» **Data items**
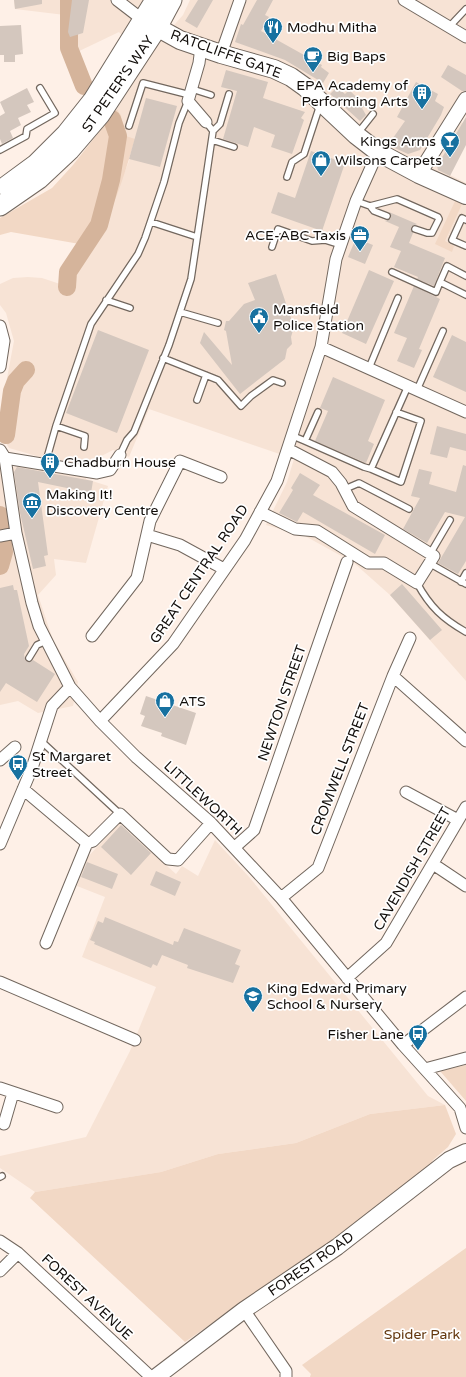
<svg xmlns="http://www.w3.org/2000/svg" width="466" height="1377" font-family="'Varela Round',sans-serif">
<rect width="100%" height="100%" fill="#fef0e7"/>
<!-- built -->
<path fill="#f7e3d5" d="M14,0H144L123,37L119,32L73,54L65,34V15L15,9Z
M190,0H466V115L461,122L466,125L450,175L466,183V681L390,595L354,563L305,536L266,525L287,482L294,459L149,409L129,457L113,450L86,464L40,457L9,448L2,436L0,415L14,341L6,313L0,305V284L13,278L28,277L42,278L72,288L75,270L102,230L129,161L135,140L126,137L121,115L117,109L152,50L183,15Z
M23,465L86,477V479L108,486L86,563L54,559L56,575L38,595L53,640L78,682L73,706L38,713L18,701L0,705V470Z
M119,823L176,874L182,866L198,876L215,840L250,878L428,1096L445,1105L370,1114L296,1143L218,1154L161,1172L35,1192L0,1168V1156L86,1137L130,1051L156,987L82,957L105,897L77,886L86,859Z"/>
<!-- green -->
<path fill="#f2d8c5" d="M117,109L121,115L126,136L135,139C124,176 113,215 91,246L11,232L0,235V218L52,188L73,165Z
M456,199L463,202L445,241L454,246L452,252L435,244Z
M466,1065V1101L440,1071Z
M445,1105L456,1134L448,1147L433,1160L430,1166L332,1240L185,1342L30,1198L35,1192L161,1172L218,1154L296,1143L370,1114Z
M466,1248V1377H310L311,1374L302,1365Z"/>
<g fill="none" stroke-linecap="round" stroke-linejoin="round">
<!-- river -->
<path stroke="#d5b49b" stroke-width="18" d="M69,0V48L84,86
M67,287L68,272L99,225L111,180L118,136L112,119
M6,435L12,391L16,381L26,370
M0,515L2,527
M0,566L4,552L3,544"/>
</g>
<!-- building -->
<path fill="#d4c7be" d="M14,0H42V4L15,9Z
M72,0H89L83,33L70,37L68,32Z
M198,0H213L197,28L185,21Z
M257,0H273L265,15L269,17L261,31L322,65L321,67L329,73L323,83L285,60L235,42L241,24L243,25Z
M21,25L23,54L15,55V62H4V55H0V26Z
M448,65L466,75V91H462L441,77Z
M226,70L268,82L263,98L305,112L301,118L304,120L292,154L271,147L275,135L254,127L248,147L223,139L237,91L221,87Z
M416,82L438,94L435,101L444,107L441,115L420,150L408,154L388,145L405,121L397,117Z
M337,87L345,94L349,90L365,105L362,108L366,115L360,121L330,94Z
M27,88L34,102L27,105L31,112L18,118L21,125L10,131L13,138L2,144L0,139V116L5,113L0,102Z
M146,98L177,106L160,167L129,159Z
M466,117V145L450,176L438,170L437,166Z
M311,151L345,163L322,231L271,213L278,192L295,198Z
M389,212L417,224L411,227L413,233L409,243L445,258L434,286L417,279L418,277L394,267L401,251L390,247L399,227L385,221L391,218Z
M363,241L373,245L365,264L348,257L354,243L361,246Z
M369,270L394,281L366,344L342,333Z
M276,274L294,327L291,337L292,344L287,349L285,359L240,394L200,343L204,332L232,365L226,331L224,330L226,321H229L244,304L255,300L248,283Z
M414,286L440,299L419,349L422,350L414,368L397,361L407,338L394,333Z
M98,330L149,350L117,433L66,413Z
M452,335L466,342V392L433,377Z
M333,377L385,400L368,441L374,444L366,463L315,441L328,411L320,408Z
M437,426L466,434V451L450,447L447,458L430,454Z
M463,465L466,466V561L458,574L438,563L465,517L445,512L427,543L403,529L420,498L411,496L419,469L432,472L429,484L456,492Z
M17,467L93,481L91,493L38,482L48,555L44,556L46,566L33,569L20,513L14,472Z
M300,473L320,485L313,495L385,535L375,554L303,512L297,522L279,513L293,490L291,488Z
M402,584L442,630L430,640L390,595Z
M13,585L14,590H17L29,646L24,654L25,660L28,662L33,660L55,674L37,702L6,683L0,692V588Z
M146,696L196,713L186,745L161,736L162,733L141,726L145,716L140,714Z
M121,825L151,853L131,875L101,847Z
M87,862L118,874L112,889L81,877Z
M156,871L181,882L175,896L150,885Z
M105,917L173,945L174,941L178,942L184,928L241,950L235,964L240,966L233,983L187,968L188,965L162,955L157,966L153,964L151,968L94,944L95,942L90,940L98,921L103,923Z"/>
<g fill="none" stroke-linecap="round" stroke-linejoin="round">
<defs>
<path id="service" d="M449,27L466,9
M192,89L211,95
M129,126L143,83L190,95
M213,131L220,124L229,94
M358,133L373,114
M212,140L234,147
M0,150L26,136L27,129L55,113L40,88
M287,177L292,162L304,154L320,105
M356,201L370,206L397,199L438,217L439,219L432,233H427L415,229
M370,206L374,211L387,216
M466,220L462,218L452,240L466,246
M151,222L197,237
M272,247L278,229L312,241L325,240L341,245
M392,272L436,292L440,282L466,295
M440,282L447,266L466,276
M106,300L130,308
M180,312L218,323
M163,358L218,380L241,406L251,396L273,380L282,383
M369,368L398,298
M417,390L443,331
M197,400L206,375
M396,412L421,421L401,482L371,469L408,386
M56,426L85,436L84,447
M293,436L305,441L318,412
M305,441L364,467L371,469
M120,455L127,440L134,432L169,345L191,279L213,131L206,122
M45,465L56,426L91,324L138,254L145,238L164,182L179,123L188,101
M345,489L359,483L409,509
M430,554L450,520
M429,563L466,584
M461,582L466,573
M417,583C430,607 443,619 466,632
M29,658L37,645L46,641
M41,741L120,814
M0,1177L2,1176"/>
<path id="minor" d="M117,0L143,20
M404,0L466,37
M201,47L199,63L188,101L206,122
M221,54L240,0
M0,326L4,341L0,367
M321,347L466,412
M0,450L5,458L16,533L32,603L39,626L70,687L100,721L136,757L211,823L281,898L403,1045L460,1108L466,1128
M5,458L97,473L110,470L120,455
M260,512L295,529L317,531L368,563H384L417,583L434,556L353,506L341,483L332,472L288,449
M147,535L180,545L224,569
M0,536L16,533
M92,636L137,578L150,521L180,461L221,477
M393,676L466,741
M100,721L173,644L245,540L277,481L321,347L336,259L356,201L378,152
M0,760L15,747
M23,789L87,843
M406,792L458,820
M87,843L93,841L120,814L168,859L178,860L211,823
M0,844L32,768L52,706L70,687
M235,847L254,830L347,562
M433,864L466,886
M281,898L318,868L393,676L410,638
M46,943L87,843
M347,978L386,943L466,807
M0,982L135,1040
M403,1045L466,997
M425,1069L466,1058
M0,1088L57,1107
M4,1124L13,1093
M0,1241L18,1253L151,1377
M0,1271L18,1253
M244,1310L286,1371V1377"/>
<path id="tertiary" d="M419,174L466,99"/>
<path id="secondary" d="M156,1377L244,1310L337,1247L449,1160L466,1152"/>
<path id="primary" d="M144,20L180,40L221,54L274,69L291,77L305,87L356,135L378,152L419,174L466,195"/>
<path id="trunk" d="M6,186L36,164L66,134L93,100L155,0
M0,206L39,179L70,150L100,115L157,28L172,0"/>
</defs>
<!-- service casing -->
<use href="#service" stroke="#72675e" stroke-width="8"/>
<!-- minor casing -->
<use href="#minor" stroke="#72675e" stroke-width="13"/>
<!-- tertiary casing -->
<use href="#tertiary" stroke="#72675e" stroke-width="16"/>
<!-- secondary casing -->
<use href="#secondary" stroke="#72675e" stroke-width="18"/>
<!-- primary casing -->
<use href="#primary" stroke="#72675e" stroke-width="20"/>
<!-- trunk casing -->
<use href="#trunk" stroke="#72675e" stroke-width="21"/>
<!-- service -->
<use href="#service" stroke="#fff" stroke-width="5.5"/>
<!-- minor -->
<use href="#minor" stroke="#fff" stroke-width="11"/>
<!-- tertiary -->
<use href="#tertiary" stroke="#fff" stroke-width="14"/>
<!-- secondary -->
<use href="#secondary" stroke="#fff" stroke-width="16"/>
<!-- primary -->
<use href="#primary" stroke="#fff" stroke-width="18"/>
<!-- trunk -->
<use href="#trunk" stroke="#fff" stroke-width="19"/>
</g>
<!-- icons -->
<defs>
<symbol id="restaurant-pin" viewBox="-11 -11 22 30"><path d="M0 17L-7.5 6A9.5 9.5 0 1 1 7.5 6Z" fill="#1771a0" stroke="#fff"/><path d="M-5-6h1v4h1v-4h1v4h1v-4h1v5L-1.5 .5V6h-2V.5L-5-1ZM5-6V6H3V1.5H1.5Q1.5-4 5-6Z" fill="#fff"/></symbol>
<symbol id="cafe-pin" viewBox="-11 -11 22 30"><path d="M0 17L-7.5 6A9.5 9.5 0 1 1 7.5 6Z" fill="#1771a0" stroke="#fff"/><path d="M-5.5-4.5H6V0H3Q3 3.5 0 3.5H-2.5Q-5.5 3.5-5.5 0ZM3-3.2v2h1.7v-2ZM-6 4.5H4V6H-6Z" fill="#fff"/></symbol>
<symbol id="building-pin" viewBox="-11 -11 22 30"><path d="M0 17L-7.5 6A9.5 9.5 0 1 1 7.5 6Z" fill="#1771a0" stroke="#fff"/><path d="M-4-6H4V6H1V3H-1V6H-4ZM-2.5-4.3h1.7v1.8h-1.7ZM.8-4.3h1.7v1.8H.8ZM-2.5-1h1.7V.8h-1.7ZM.8-1h1.7V.8H.8Z" fill="#fff"/></symbol>
<symbol id="bar-pin" viewBox="-11 -11 22 30"><path d="M0 17L-7.5 6A9.5 9.5 0 1 1 7.5 6Z" fill="#1771a0" stroke="#fff"/><path d="M-6-5H6L.8 .8V4.5H3.5V6h-7V4.5H-.8V.8Z" fill="#fff"/></symbol>
<symbol id="shop-pin" viewBox="-11 -11 22 30"><path d="M0 17L-7.5 6A9.5 9.5 0 1 1 7.5 6Z" fill="#1771a0" stroke="#fff"/><path d="M-5-2.5h2.3a2.7 3.5 0 0 1 5.4 0H5L5.5 6h-11ZM-1.5-2.5h3a1.5 2.3 0 0 0-3 0Z" fill="#fff"/></symbol>
<symbol id="office-pin" viewBox="-11 -11 22 30"><path d="M0 17L-7.5 6A9.5 9.5 0 1 1 7.5 6Z" fill="#1771a0" stroke="#fff"/><path d="M-6-3h4V-5.5h4V-3h4V5H-6ZM-1-4.5V-3h2v-1.5ZM-6 0V1H6V0Z" fill="#fff"/></symbol>
<symbol id="civic-pin" viewBox="-11 -11 22 30"><path d="M0 17L-7.5 6A9.5 9.5 0 1 1 7.5 6Z" fill="#1771a0" stroke="#fff"/><path d="M-.6-6.5H3V-4.5H.6V-3L4-1V1h2V6H-6V1h2V-1L-.6-3ZM-1.2 2.5V6h2.4V2.5Z" fill="#fff"/></symbol>
<symbol id="museum-pin" viewBox="-11 -11 22 30"><path d="M0 17L-7.5 6A9.5 9.5 0 1 1 7.5 6Z" fill="#1771a0" stroke="#fff"/><path d="M0-6L6-3V-2H-6V-3ZM-5-1h2V3h-2ZM-1-1h2V3h-2ZM3-1h2V3H3ZM-6 4H6V6H-6Z" fill="#fff"/></symbol>
<symbol id="bus-pin" viewBox="-11 -11 22 30"><path d="M0 17L-7.5 6A9.5 9.5 0 1 1 7.5 6Z" fill="#1771a0" stroke="#fff"/><path d="M-5-6H5V4H4V6H2V4H-2V6H-4V4H-5ZM-3.5-4V0h7V-4ZM-3.5 1.2v1.5H-2V1.2ZM2 1.2v1.5H3.5V1.2Z" fill="#fff"/></symbol>
<symbol id="school-pin" viewBox="-11 -11 22 30"><path d="M0 17L-7.5 6A9.5 9.5 0 1 1 7.5 6Z" fill="#1771a0" stroke="#fff"/><path d="M0-5L7-2L0 1L-7-2ZM-4 1L0 2.5L4 1V4Q0 6-4 4Z" fill="#fff"/></symbol>
</defs>
<g fill-rule="evenodd">
<use href="#restaurant-pin" x="262" y="16" width="22" height="30"/>
<use href="#cafe-pin" x="302" y="45" width="22" height="30"/>
<use href="#building-pin" x="411" y="82" width="22" height="30"/>
<use href="#bar-pin" x="439" y="130" width="22" height="30"/>
<use href="#shop-pin" x="310" y="149" width="22" height="30"/>
<use href="#office-pin" x="349" y="224" width="22" height="30"/>
<use href="#civic-pin" x="248" y="306" width="22" height="30"/>
<use href="#building-pin" x="39" y="451" width="22" height="30"/>
<use href="#museum-pin" x="21" y="491" width="22" height="30"/>
<use href="#shop-pin" x="154" y="690" width="22" height="30"/>
<use href="#bus-pin" x="7" y="753" width="22" height="30"/>
<use href="#school-pin" x="242" y="985" width="22" height="30"/>
<use href="#bus-pin" x="407" y="1023" width="22" height="30"/>
</g>
<g text-anchor="middle" dominant-baseline="central" stroke-width="3.5" stroke-linejoin="round" paint-order="stroke">
<!-- poi labels -->
<g font-size="14" fill="#110d0a" stroke="#fff" text-anchor="start">
<text x="287" y="27">Modhu Mitha</text>
<text x="327" y="56">Big Baps</text>
<text x="408" y="85" text-anchor="end">EPA Academy of<tspan x="408" dy="16">Performing Arts</tspan></text>
<text x="436" y="141" text-anchor="end">Kings Arms</text>
<text x="335" y="160">Wilsons Carpets</text>
<text x="346" y="235" text-anchor="end">ACE-ABC Taxis</text>
<text x="273" y="309">Mansfield<tspan x="273" dy="16">Police Station</tspan></text>
<text x="64" y="462">Chadburn House</text>
<text x="46" y="494">Making It!<tspan x="46" dy="16">Discovery Centre</tspan></text>
<text x="179" y="701">ATS</text>
<text x="32" y="756">St Margaret<tspan x="32" dy="16">Street</tspan></text>
<text x="267" y="988">King Edward Primary<tspan x="267" dy="16">School &amp; Nursery</tspan></text>
<text x="404" y="1034" text-anchor="end">Fisher Lane</text>
</g>
<!-- street labels -->
<g font-size="14" fill="#110d0a" stroke="#fff">
<text transform="translate(226 54) rotate(20)">RATCLIFFE GATE</text>
<text transform="translate(118 84) rotate(-55)">ST PETER'S WAY</text>
<text transform="translate(199 574) rotate(-56)">GREAT CENTRAL ROAD</text>
<text transform="translate(282 703) rotate(-71)">NEWTON STREET</text>
<text transform="translate(340 769) rotate(-69)">CROMWELL STREET</text>
<text transform="translate(203 798) rotate(43)">LITTLEWORTH</text>
<text transform="translate(412 869) rotate(-60)">CAVENDISH STREET</text>
<text transform="translate(311 1264) rotate(-35)">FOREST ROAD</text>
<text transform="translate(87 1297) rotate(43)">FOREST AVENUE</text>
</g>
<!-- park labels -->
<g font-size="14" fill="#63370e" stroke="#fff">
<text x="422" y="1334">Spider Park</text>
</g>
</g>
</svg>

» **Work instructions**
For this task, write out exactly the lines of the entries above, starting at the line with "M396,412L421,421L401,482L371,469L408,386" and ending at the line with "M4,1124L13,1093", both included, and no others.

» **Exercise answer**
M396,412L421,421L401,482L371,469L408,386
M56,426L85,436L84,447
M293,436L305,441L318,412
M305,441L364,467L371,469
M120,455L127,440L134,432L169,345L191,279L213,131L206,122
M45,465L56,426L91,324L138,254L145,238L164,182L179,123L188,101
M345,489L359,483L409,509
M430,554L450,520
M429,563L466,584
M461,582L466,573
M417,583C430,607 443,619 466,632
M29,658L37,645L46,641
M41,741L120,814
M0,1177L2,1176"/>
<path id="minor" d="M117,0L143,20
M404,0L466,37
M201,47L199,63L188,101L206,122
M221,54L240,0
M0,326L4,341L0,367
M321,347L466,412
M0,450L5,458L16,533L32,603L39,626L70,687L100,721L136,757L211,823L281,898L403,1045L460,1108L466,1128
M5,458L97,473L110,470L120,455
M260,512L295,529L317,531L368,563H384L417,583L434,556L353,506L341,483L332,472L288,449
M147,535L180,545L224,569
M0,536L16,533
M92,636L137,578L150,521L180,461L221,477
M393,676L466,741
M100,721L173,644L245,540L277,481L321,347L336,259L356,201L378,152
M0,760L15,747
M23,789L87,843
M406,792L458,820
M87,843L93,841L120,814L168,859L178,860L211,823
M0,844L32,768L52,706L70,687
M235,847L254,830L347,562
M433,864L466,886
M281,898L318,868L393,676L410,638
M46,943L87,843
M347,978L386,943L466,807
M0,982L135,1040
M403,1045L466,997
M425,1069L466,1058
M0,1088L57,1107
M4,1124L13,1093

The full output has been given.